The deal hands American Pacific control over three gold properties in Nevada, including the Ziggurat project on the northern end of the Round Mountain trend. It is close to other million-ounce-plus deposits.
The Ziggurat project was under an existing JV between Clearview and Canadian mid-tier Centerra Gold (TSX: CG; NYSE: CGAU), which is planning an active second season on the property this summer.
Under an option agreement, Centerra can earn 70% in Ziggurat by spending US$6 million over five years. American Pacific will pay $200,000 in cash and issue 11.5 million common shares to Clearview.
American Pacific also holds a JV partnership with Rio Tinto’s (NYSE: RIO; LSE: RIO; ASX: RIO) Kennecott Exploration on the Madison copper-gold project in Montana. Including its more recent deal with Japan-based Dowa Metals and Mining (DOWA) on the Palmer zinc-copper-gold-silver volcanic massive sulphide project north of Haines in Alaska, American Pacific expects upwards of US$37 million in partner-funded exploration spending on its assets this year. That leaves it free to work on its own grassroots Gooseberry gold project in Nevada.

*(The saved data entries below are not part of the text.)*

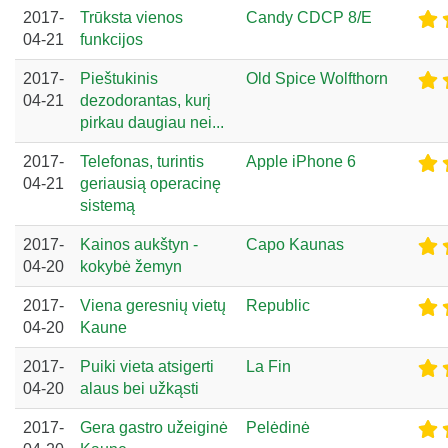
2017-
Trūksta vienos
Candy CDCP 8/E
04-21
funkcijos
2017-
Pieštukinis
Old Spice Wolfthorn
04-21
dezodorantas, kurį
pirkau daugiau nei...
2017-
Telefonas, turintis
Apple iPhone 6
04-21
geriausią operacinę
sistemą
2017-
Kainos aukštyn -
Capo Kaunas
04-20
kokybė žemyn
2017-
Viena geresnių vietų
Republic
04-20
Kaune
2017-
Puiki vieta atsigerti
La Fin
04-20
alaus bei užkąsti
2017-
Gera gastro užeiginė
Pelėdinė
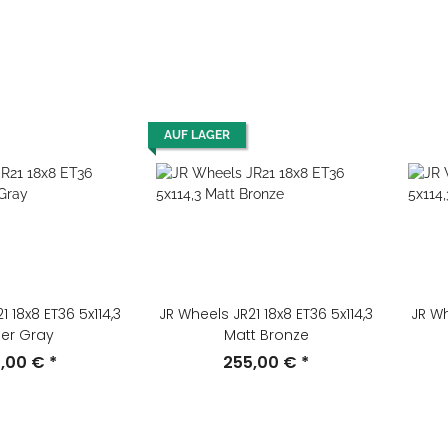
AUF LAGER
1 18x8 ET36 5x114,3
JR Wheels JR21 18x8 ET36 5x114,3
JR Wh
er Gray
Matt Bronze
5,00 €
*
255,00 €
*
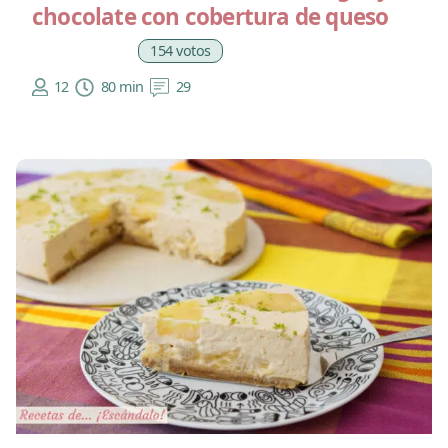
chocolate con cobertura de queso
154 votos
12
80 min
29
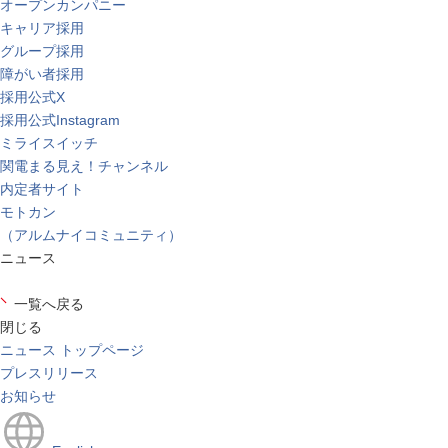
オープンカンパニー
キャリア採用
グループ採用
障がい者採用
採用公式X
採用公式Instagram
ミライスイッチ
関電まる見え！チャンネル
内定者サイト
モトカン
（アルムナイコミュニティ）
ニュース
一覧へ戻る
閉じる
ニュース トップページ
プレスリリース
お知らせ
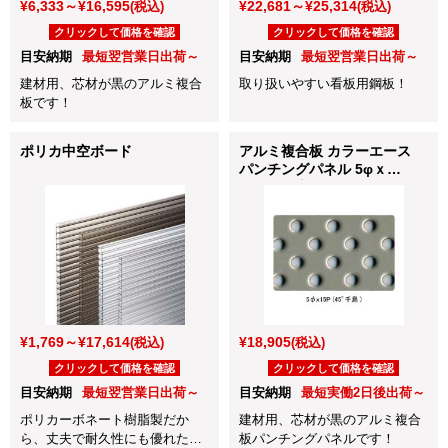
¥6,333～¥16,595
¥22,681～¥25,314
(税込)
(税込)
クリックして価格を確認
クリックして価格を確認
目安納期
最短翌営業日出荷～
目安納期
最短翌営業日出荷～
建材用、芯材が黒のアルミ複合
取り扱いやすい看板用鋼板！
板です！
ポリカ中空ボード
アルミ複合板 カラーエース
パンチングパネル 5φｘ
15P(45°千鳥)
¥1,769～¥17,614
¥18,905
(税込)
(税込)
クリックして価格を確認
クリックして価格を確認
目安納期
最短翌営業日出荷～
目安納期
最短実働2日後出荷～
ポリカーボネート樹脂製だか
建材用、芯材が黒のアルミ複合
ら、丈夫で耐久性にも優れた中
板パンチングパネルです！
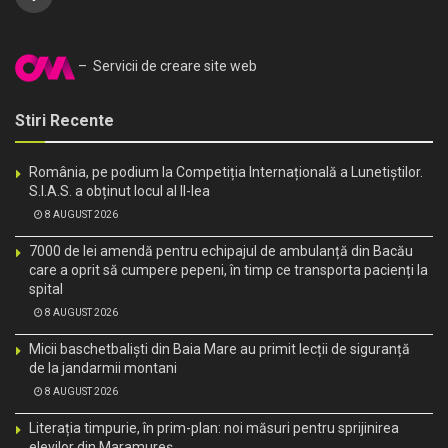
– Servicii de creare site web
Stiri Recente
România, pe podium la Competiția Internațională a Lunetiștilor.
S.I.A.S. a obținut locul al II-lea
8 AUGUST 2026
7000 de lei amendă pentru echipajul de ambulanță din Bacău
care a oprit să cumpere pepeni, în timp ce transporta pacienți la
spital
8 AUGUST 2026
Micii baschetbaliști din Baia Mare au primit lecții de siguranță
de la jandarmii montani
8 AUGUST 2026
Literația timpurie, în prim-plan: noi măsuri pentru sprijinirea
elevilor din Maramureș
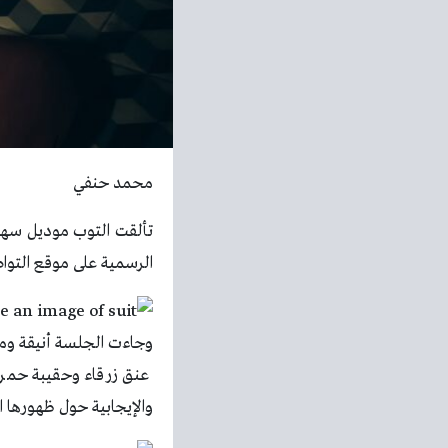
محمد حنفي
تألقت التوب موديل سها
الرسمية على موقع التوا
وجاءت الجلسة أنيقة ومم
عنق زرقاء وحقيبة حمراء
والإيجابية حول ظهورها ا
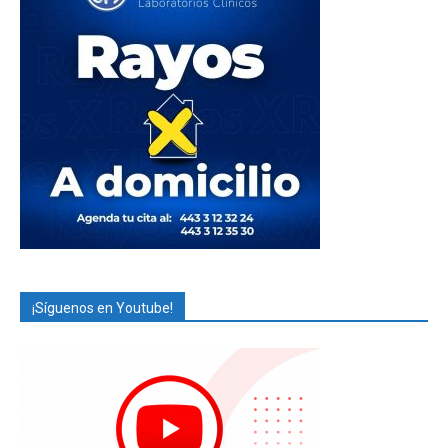
¡Síguenos en Youtube!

For American Pacific, which has a $65-million market cap, to have a $37-million exploration budget this season is unique. By comparison, Smith says Hecla Mining (NYSE: HL) spent about US$29 million in the U.S. last year, and Coeur Mining (NYSE: CDE) spent US$23 million. “Those are US$3.5 billion and a US$1 billion market caps, respectively, compared to ours,” Smith says.

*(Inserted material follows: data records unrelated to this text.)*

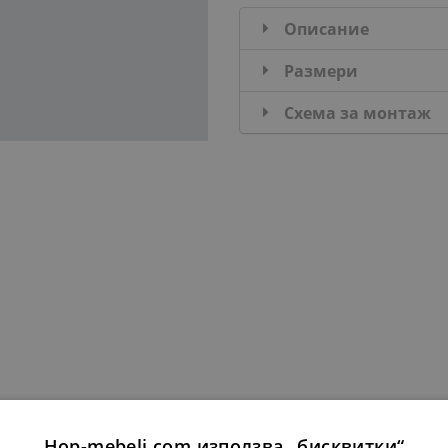
Описание
Размери
Схема за монтаж
ДОБАВИ В КОМПЛЕКТА
Hop-mebeli.com използва „бисквитки“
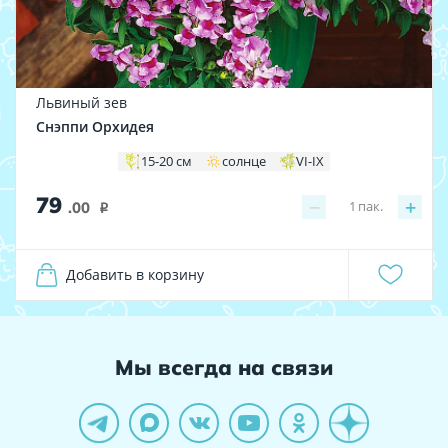
Львиный зев
Снэппи Орхидея
15-20 см
солнце
VI-IX
79
−
+
1
пак.
.00
i
Добавить в корзину
Мы всегда на связи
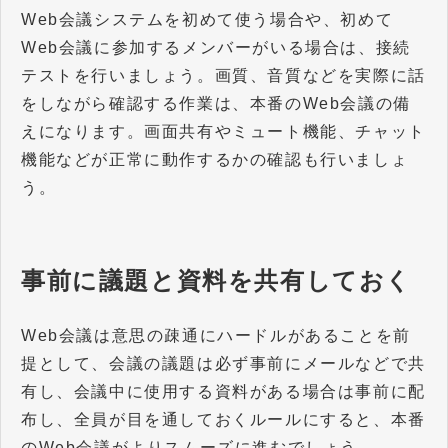
Web会議システムを初めて使う場合や、初めて
Web会議に参加するメンバーがいる場合は、接続
テストを行いましょう。画質、音質などを実際に話
をしながら確認する作業は、本番のWeb会議の備
えになります。画面共有やミュート機能、チャット
機能などが正常に動作するかの確認も行いましょ
う。
事前に議題と資料を共有しておく
Web会議は意思の疎通にハードルがあることを前
提として、会議の議題は必ず事前にメールなどで共
有し、会議中に使用する資料がある場合は事前に配
布し、全員が目を通しておくルールにすると、本番
のWeb会議がよりスムーズに進むでしょう。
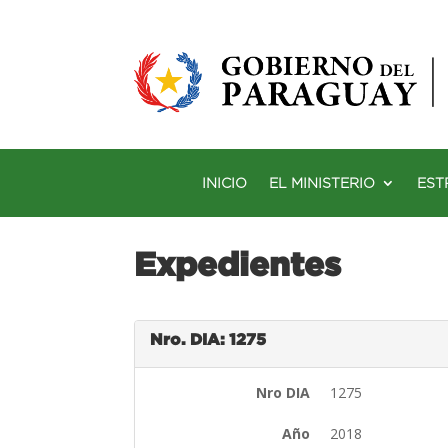
INICIO
EL MINISTERIO
EST
Expedientes
Nro. DIA: 1275
Nro DIA
1275
Año
2018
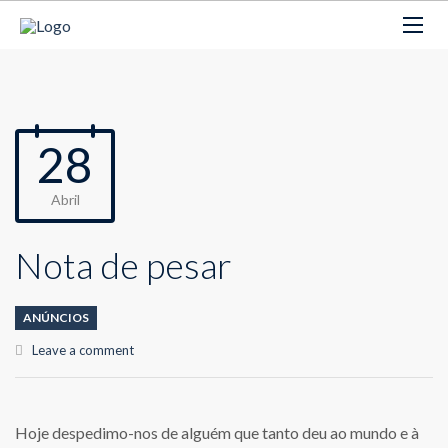
28
Abril
Nota de pesar
ANÚNCIOS
Leave a comment
Hoje despedimo-nos de alguém que tanto deu ao mundo e à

Smith says Centerra has outlined 16 priority targets at Ziggurat this summer, and they’ll spend about US$1.3 million.
At the Palmer project, which the company acquired in August last year through its acquisition of Constantine Metal Resources, Smith expects DOWA to spend about $25.5 million. He also hinted that news is coming from the advanced Madison project, where Kennecott has been involved since 2019.
As part of the transaction, Anglo Pacific will get the Danny Boy property on the northern extension of the Carlin trend, next to American Pacific’s Tuscarora property, where Clearview has been exploring for epithermal and Carlin-type gold, and the Alpha project, which is close to the Carlin and Battle Mountain-Eureka trends. Previous exploration has targeted near-surface Carlin-type oxide gold at Alpha.

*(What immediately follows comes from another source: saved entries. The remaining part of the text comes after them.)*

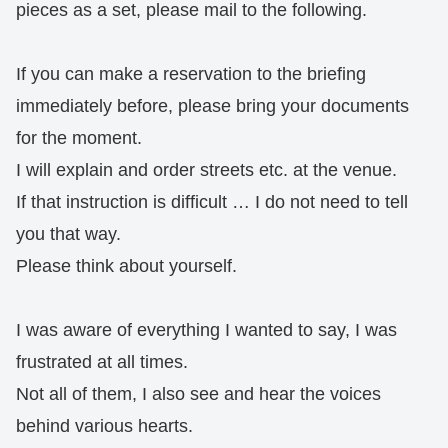
pieces as a set, please mail to the following.
If you can make a reservation to the briefing
immediately before, please bring your documents
for the moment.
I will explain and order streets etc. at the venue.
If that instruction is difficult … I do not need to tell
you that way.
Please think about yourself.
I was aware of everything I wanted to say, I was
frustrated at all times.
Not all of them, I also see and hear the voices
behind various hearts.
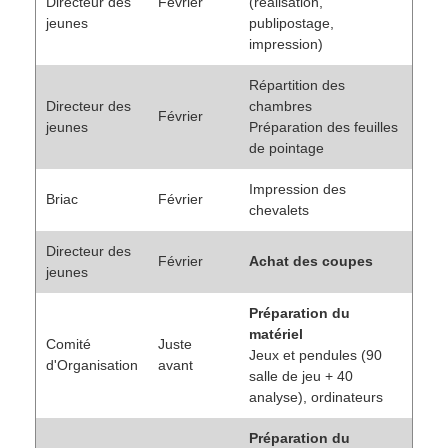
Directeur des
Février
(réalisation,
jeunes
publipostage,
impression)
Répartition des
Directeur des
chambres
Février
jeunes
Préparation des feuilles
de pointage
Impression des
Briac
Février
chevalets
Directeur des
Février
Achat des coupes
jeunes
Préparation du
matériel
Comité
Juste
Jeux et pendules (90
d'Organisation
avant
salle de jeu + 40
analyse), ordinateurs
Préparation du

At the early stage 100%-owned Gooseberry project, American Pacific has started a US$500,000 drilling campaign for about 3,000 metres. Smith explains that American Pacific identified a second unmined vein last year, with evidence pointing towards the potential for two more. The single-veined Gooseberry deposit had previously produced 1 million oz. gold.
Like most gold juniors, American Pacific’s shares have been under pressure over the past year. The company’s stock last traded at 38.5¢, down 42% over the past 12 months after touching a high at 87¢ and a low at 27¢, giving it a current market capitalization of $68 million.